I can’t remember the exact words that they used, only that it definitely was trying to set people-like-they-presumed-me-to-be apart from another-sort-of-people who needed to be protected from people-like-they-presumed-me-to-be because (convoluted reasons).

Which even on a good day would annoy me.  When I read it, I was not having a good day.  So instead I got the kind of meltdown I get when I see something that doesn’t compute and can’t compute and yet that I have to find a way to talk about anyway and I can’t find the words and etc.  And then later I found some of the words, if not all of them, and wrote about it instead of silently screaming in my head.

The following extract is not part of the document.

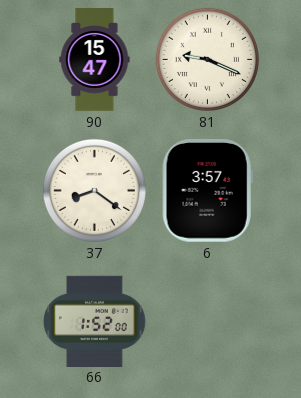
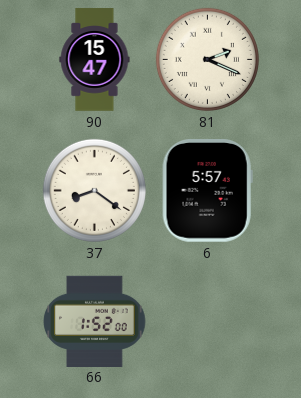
81: 9:19 -> 2:19
6: 3:57 -> 5:57
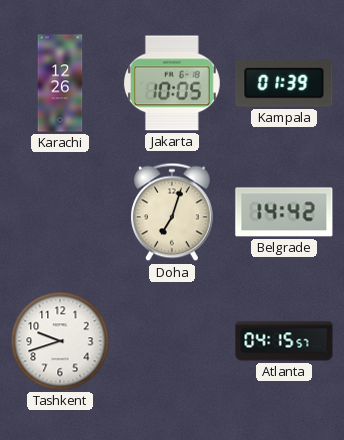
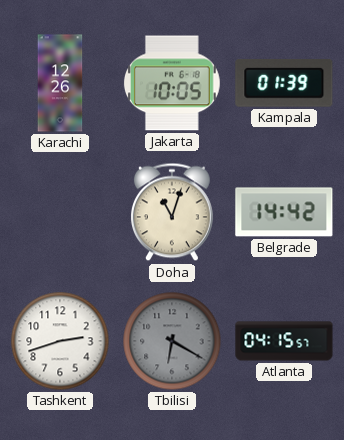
Doha: 7:03 -> 11:03
Tashkent: 9:42 -> 2:42
Tbilisi: none -> 6:20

All of which I still see as an overreaction on my part.  Like, what they did was offensive, but I still didn’t need to blow up as hard as I did.  For my own sake as well as anyone else’s.  I’m still recovering from the wreckage, I feel like pieces of me are scattered around from the internal explosion, and I should know better than to subject either me or others to such explosions if I can in any way stop them.  (Which usually I can these days, but some days I can’t, and this day I couldn’t, probably because of illness and meds and crap.)

The other person by the way appears to firmly believe they were sticking up for the rights of marginalized people, it’s just they did it in such a way that I find infuriating because of the assumptions carried in it.  I still don’t have words for all of it.